The trick of this sponge is a combination of warmth and patience. Get your eggs warm. Remove them from the fridge to get to room temperature, then lay them in a warm water bath. Water should be warm, not boiling, you should be able to put your hand in there, but it shouldn’t be comfortable. Run some hot water through your mixer bowl as well. Then dry that off very very well. The bowl needs to be warm, not wet.

Crack your eggs and add the sugar (and the optional extract) to the bowl of your mixer. Then mix on high speed until you can’t stand it anymore, then whip a little longer. I put Anne-Sophie (my trusty KitchenAid Artisan) on her highest speed for about 10 minutes. Don’t worry, you can’t overbeat it. If you walk away for a minute or two, you’ll see that it’s suddenly turning into a huge bowl of foam. That’s what you want. Airy, foamy sugared egg.
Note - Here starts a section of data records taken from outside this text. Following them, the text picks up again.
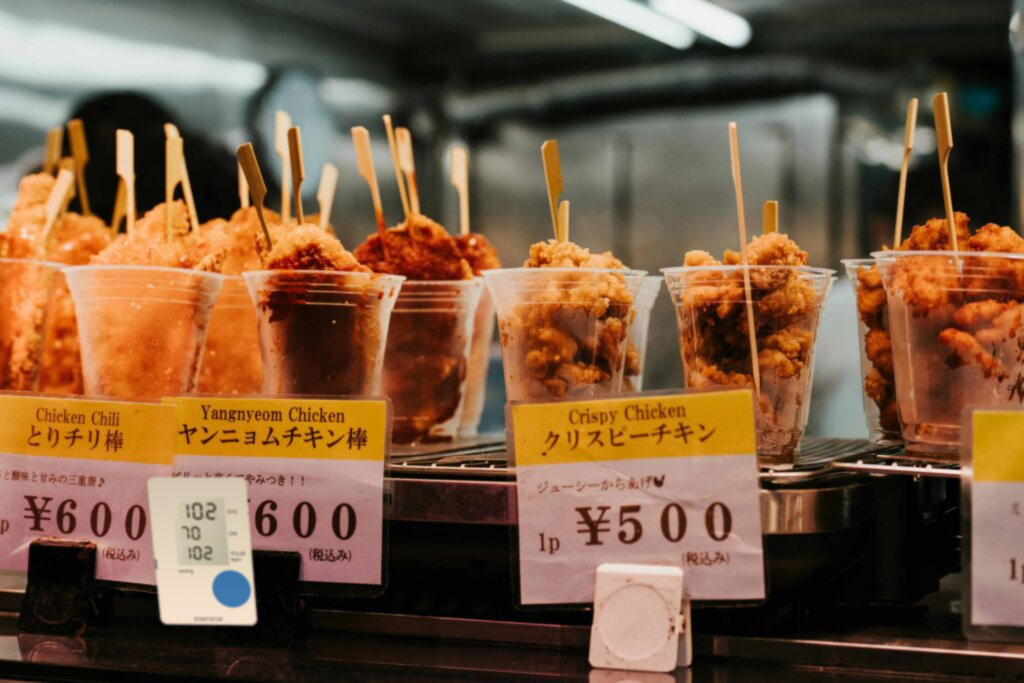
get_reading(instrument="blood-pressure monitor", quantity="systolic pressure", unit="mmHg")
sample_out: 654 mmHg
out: 102 mmHg
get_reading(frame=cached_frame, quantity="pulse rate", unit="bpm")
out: 102 bpm
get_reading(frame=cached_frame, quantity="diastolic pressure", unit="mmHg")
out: 70 mmHg
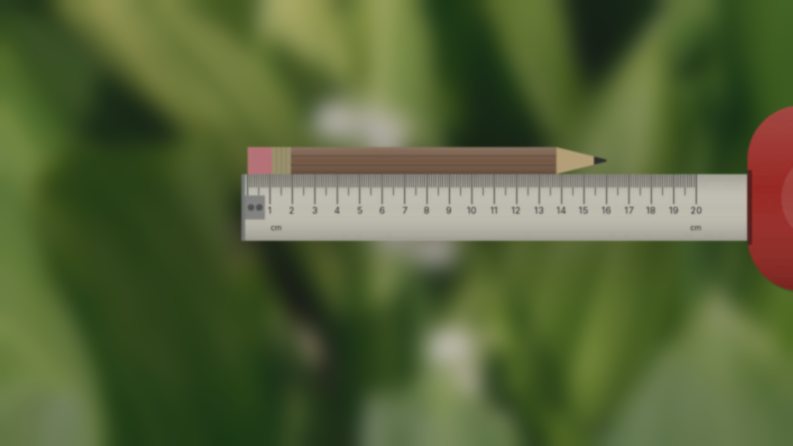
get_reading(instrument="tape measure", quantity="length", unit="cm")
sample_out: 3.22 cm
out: 16 cm
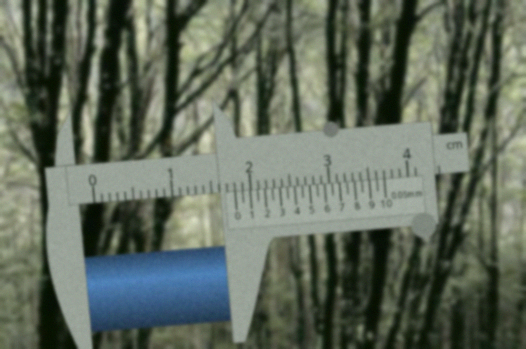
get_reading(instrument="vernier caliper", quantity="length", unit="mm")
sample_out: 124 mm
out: 18.0 mm
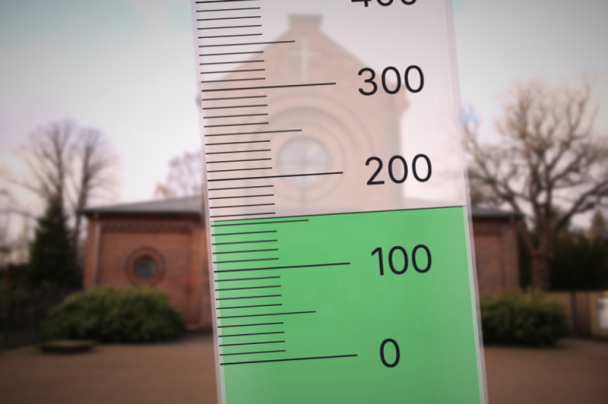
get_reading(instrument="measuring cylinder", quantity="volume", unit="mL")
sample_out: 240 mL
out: 155 mL
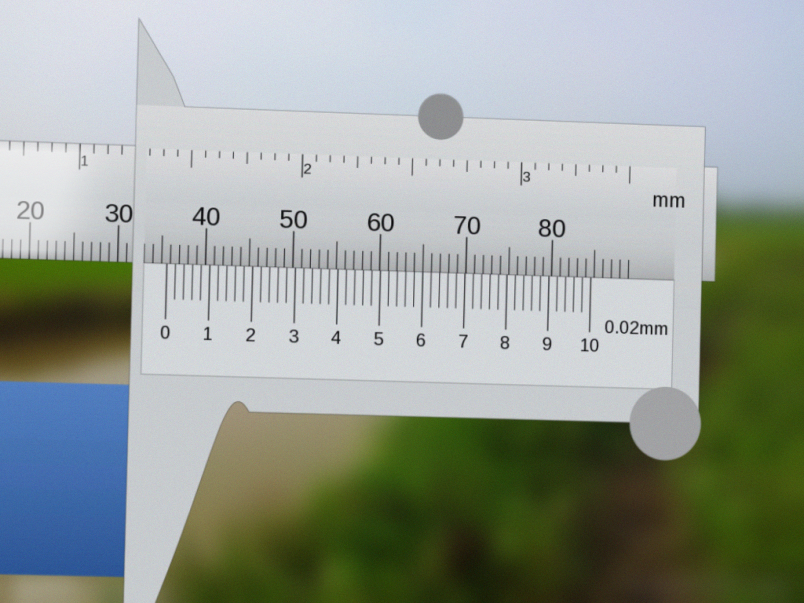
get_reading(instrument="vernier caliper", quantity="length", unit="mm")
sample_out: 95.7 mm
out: 35.6 mm
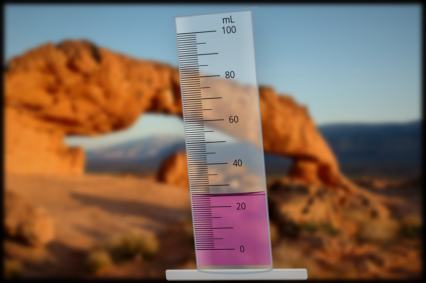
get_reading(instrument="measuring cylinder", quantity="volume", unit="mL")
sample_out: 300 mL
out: 25 mL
Once you’re sure it doesn’t grow any more gently fold the (double) sifted flour into the mixture. Pour it into a greased pan and bake at 360F for about 25 minutes. A skewer inserted should come out dry. If the top gets brown too quickly just put a sheet of tin foil over it.

Cool on a cooling rack. Make sure it’s completely cooled before you frost or fill it, or your filling will melt. You could replace part of the flour with sifted cocoa powder to make a chocolate sponge.